M. l'archevêque de Toulouse, depuis archevêque de Sens, entra un jour chez M. le duc de Choiseul, au moment où il était véritablement embarrassé pour cette nomination ; il lui proposa l'abbé de Vermond, bibliothécaire du collége des Quatre-Nations. Le bien qu'il dit de son protégé le fit agréer le jour même; et la reconnaissance de l'abbé de Vermond pour le prélat fut bien funeste à la France, puisque, après dix-sept ans d'efforts persévérans pour l'amener au ministère, il parvint à le faire nommer contrôleur-général et chef du conseil.

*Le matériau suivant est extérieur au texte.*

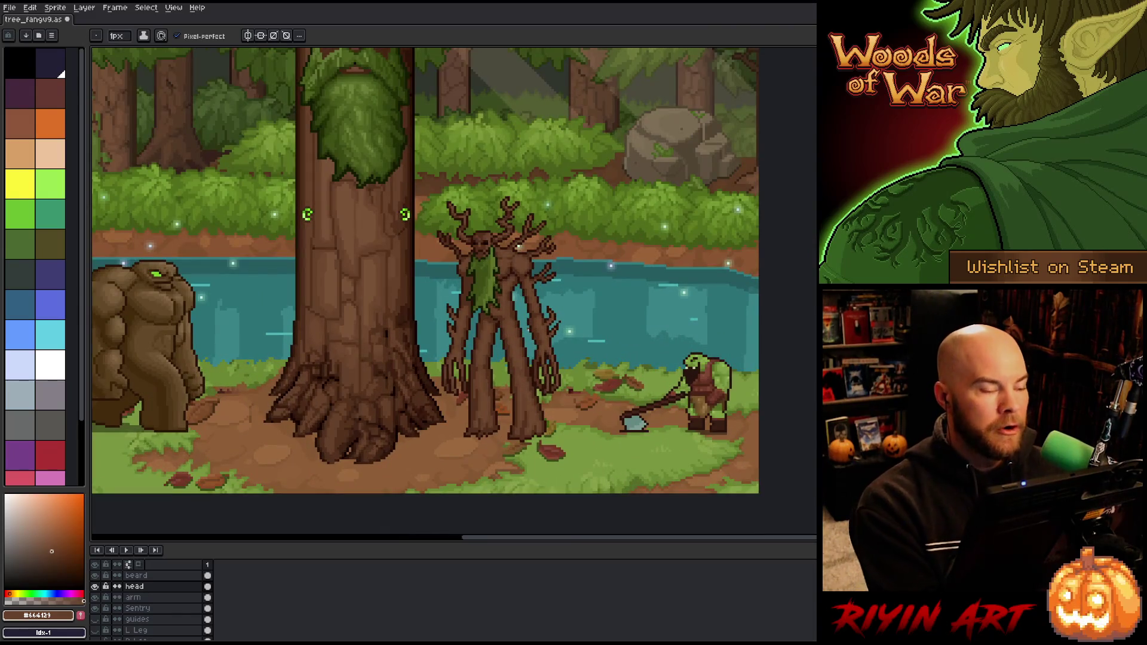
{"action": "key", "text": "v"}
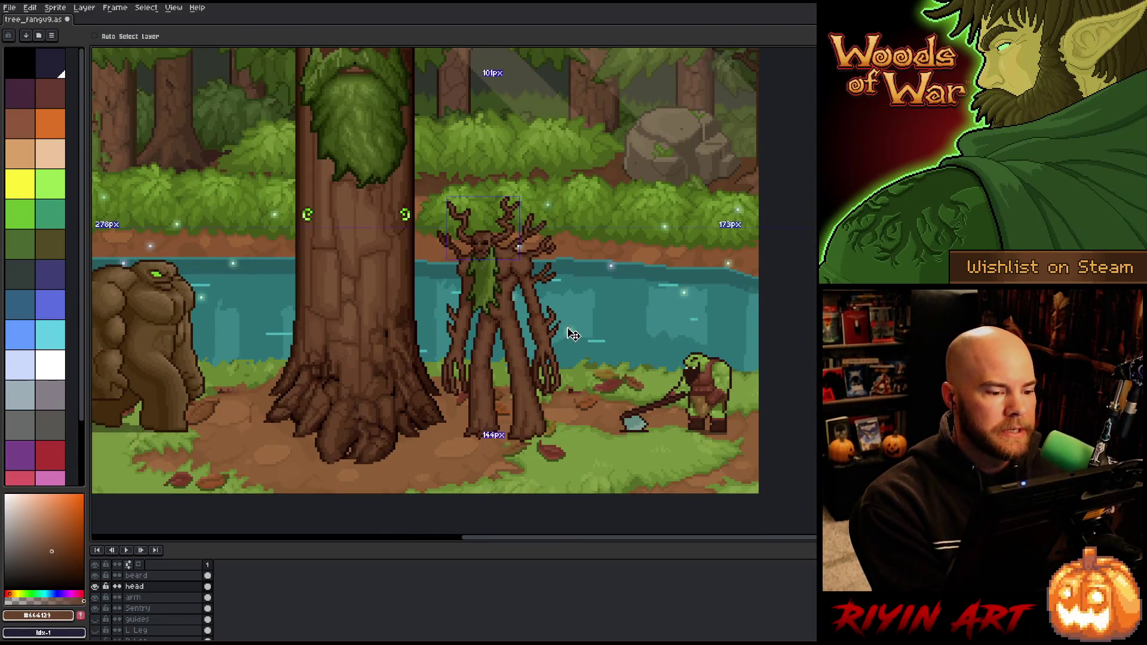
{"action": "right_click", "coordinate": [568, 332]}
{"action": "key", "text": "b"}
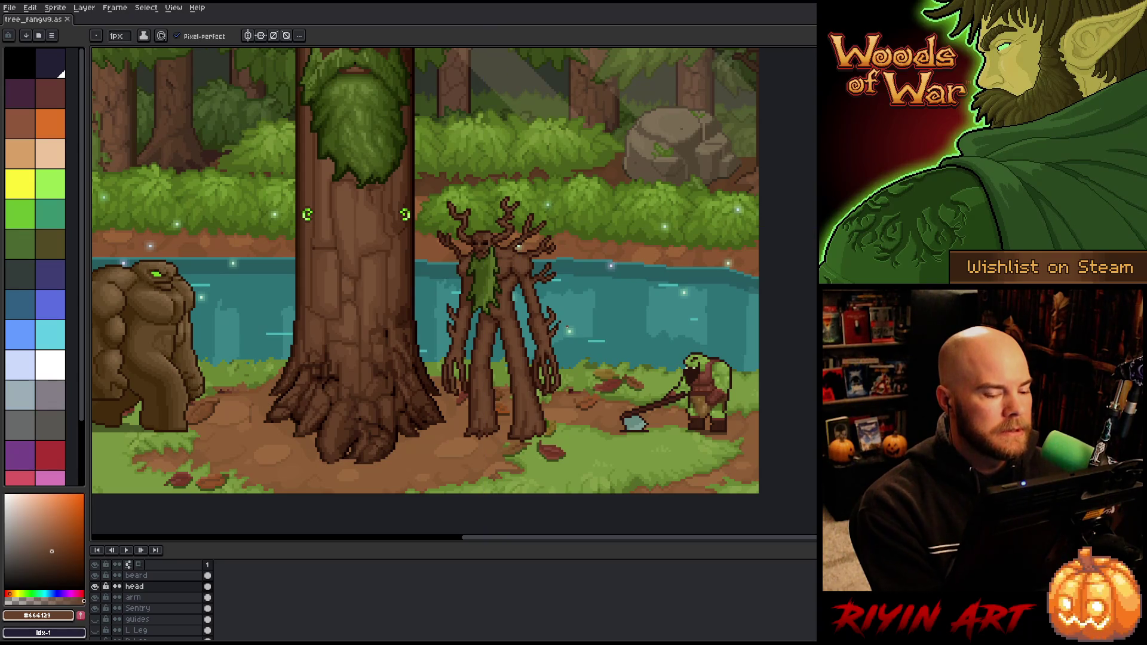
{"action": "scroll", "coordinate": [544, 361], "scroll_direction": "up", "scroll_amount": 1}
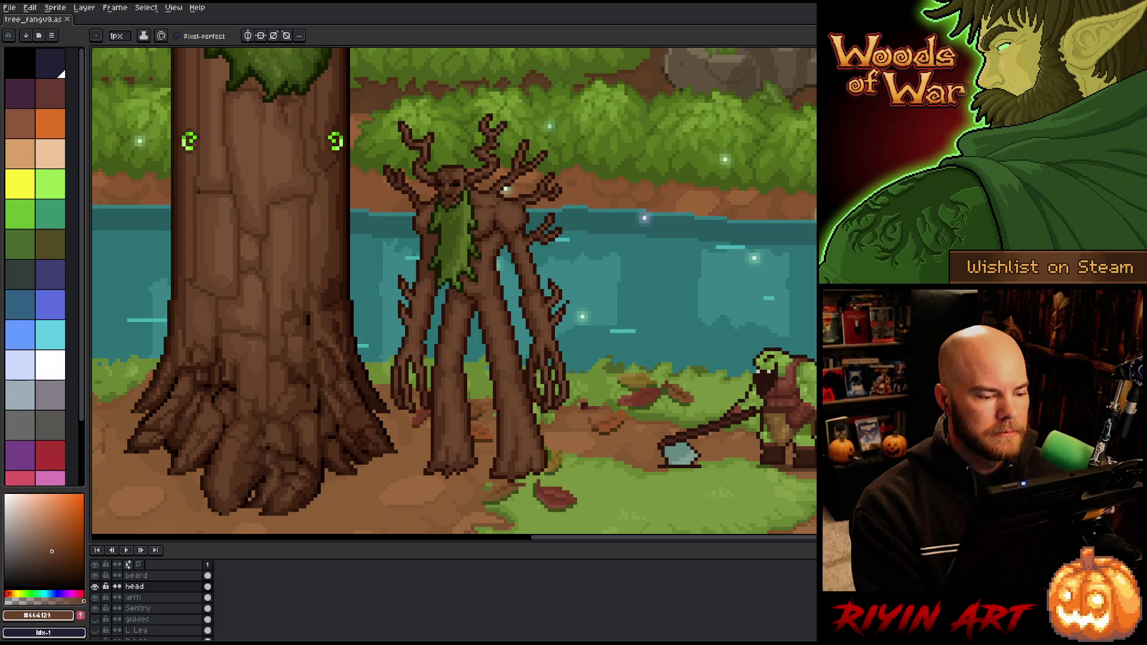
{"action": "scroll", "coordinate": [573, 364], "scroll_direction": "down", "scroll_amount": 1}
{"action": "scroll", "coordinate": [535, 377], "scroll_direction": "up", "scroll_amount": 1}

Cet abbé de Vermond, dont les historiens parleront peu parce que son pouvoir était resté dans l'ombre, déterminait presque toutes les actions de la reine. Il avait établi son influence sur elle dans l'âge où les impressions sont le plus durables, et il était aisé de voir qu'il n'avait cherché qu'à se faire aimer de son élève, et s'était très-peu occupé du soin de l'instruire. On pourrait l'accuser même d'avoir , par un calcul adroit mais coupable, laissé son élève dans l'ignorance. Marie-Antoinette parlait la langue française avec beaucoup d'agrément, mais l'écrivait moins bien. L'abbé de Vermond revoyait toutes les lettres qu'elle envoyait à Vienne.